Why are we still lingering in a zombie-like state five years into this cyclical recovery? It is due to the actions taken since 2008 to "save the world." Removal of bank's mark to market accounting, the nationalization of the housing market, the new government induced student loan bubble (choking off potential growth of the younger generation drowning in debt), massive government spending programs and endless injections of the the QE monetary heroine are just a few of the toxic programs that have not allowed the system to cleanse.
If U.S. leaders had allowed the economy to enter into a much deeper and protracted downtown (cleanse) in 2009 and 2010, the country would be experiencing far higher levels of real growth today from a much stronger foundation. Cleansing would have involved allowing bank stocks to be wiped out, bond holders to take a hit, toxic loans nationalized and then sold off as they were during the 1990's savings a long crisis.
There is no need to go on and on about what should have happened because it didn't happen. However, knowing what should have happened will be important in understanding why the U.S. economy, which is a house of cards built on quicksand, will collapse again.
A recession is a cyclical decline, meaning that monetary stimulus and government spending have the ability to bring the economy back to life. Hypothetically, you can then tighten monetary and reduce the deficits during the next period of growth (this is the Keynesian textbook play).

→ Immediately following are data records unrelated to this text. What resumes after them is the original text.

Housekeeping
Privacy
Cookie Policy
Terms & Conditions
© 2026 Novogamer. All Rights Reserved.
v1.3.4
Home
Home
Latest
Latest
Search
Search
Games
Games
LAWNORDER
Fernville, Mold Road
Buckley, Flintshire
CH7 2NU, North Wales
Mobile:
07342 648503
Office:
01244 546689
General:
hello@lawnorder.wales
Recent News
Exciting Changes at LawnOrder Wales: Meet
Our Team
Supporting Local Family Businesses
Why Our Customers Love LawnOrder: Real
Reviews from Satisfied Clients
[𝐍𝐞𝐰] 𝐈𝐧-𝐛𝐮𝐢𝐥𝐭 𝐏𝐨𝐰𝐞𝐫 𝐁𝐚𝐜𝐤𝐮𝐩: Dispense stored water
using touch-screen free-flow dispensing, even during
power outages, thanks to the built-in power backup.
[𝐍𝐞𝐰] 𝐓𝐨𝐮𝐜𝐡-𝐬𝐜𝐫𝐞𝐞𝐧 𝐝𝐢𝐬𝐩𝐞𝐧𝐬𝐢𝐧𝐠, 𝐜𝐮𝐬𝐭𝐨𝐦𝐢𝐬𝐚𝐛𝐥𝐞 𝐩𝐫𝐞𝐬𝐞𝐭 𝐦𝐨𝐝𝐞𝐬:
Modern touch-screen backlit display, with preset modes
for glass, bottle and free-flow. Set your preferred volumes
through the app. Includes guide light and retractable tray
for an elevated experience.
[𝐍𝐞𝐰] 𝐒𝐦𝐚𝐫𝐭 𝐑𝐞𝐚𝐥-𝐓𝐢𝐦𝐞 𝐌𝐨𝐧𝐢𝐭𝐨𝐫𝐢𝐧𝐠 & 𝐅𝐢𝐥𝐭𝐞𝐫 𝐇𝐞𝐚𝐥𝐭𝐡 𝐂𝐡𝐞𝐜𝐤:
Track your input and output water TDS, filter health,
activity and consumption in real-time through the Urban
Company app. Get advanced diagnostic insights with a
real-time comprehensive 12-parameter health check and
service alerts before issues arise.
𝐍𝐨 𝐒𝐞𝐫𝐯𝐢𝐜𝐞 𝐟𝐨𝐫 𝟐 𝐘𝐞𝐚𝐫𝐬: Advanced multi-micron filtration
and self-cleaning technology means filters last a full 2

A depression is a structural decline, meaning that monetary stimulus and government spending only add a layer of poison to a cancer that needs be cleansed. There are no economists today that have models going back to the last depression so they are continuously confused why their tools have only make the problem worse.

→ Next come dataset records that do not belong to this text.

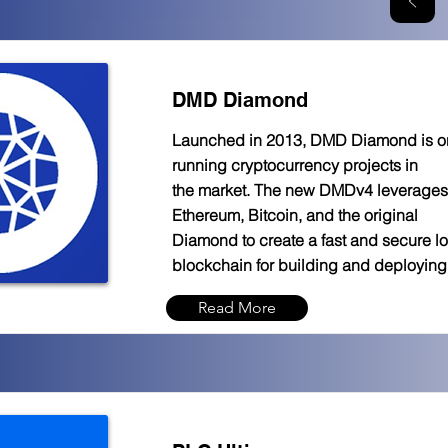
DMD Diamond
Launched in 2013, DMD Diamond is one
running cryptocurrency projects in
the market. The new DMDv4 leverages 
Ethereum, Bitcoin, and the original
Diamond to create a fast and secure l
blockchain for building and deployin
Read More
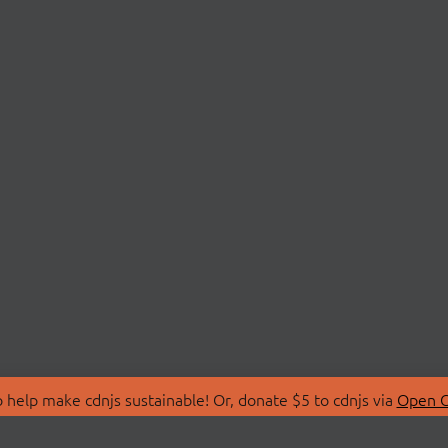
 help make cdnjs sustainable! Or, donate $5 to cdnjs via
Open C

The next collapse will be larger than the last, and it will come at a time when the world economy around the United States is far weaker than it was when the depression began in late 2007. In the United States we have a stock bubble, bond bubble and a real estate bubble in some sectors of the market (farmland, apartments, bigger city office and retail, some residential markets). It will be interesting to see how the Federal Reserve handles the next decline when its chips are now already "all-in" the pot.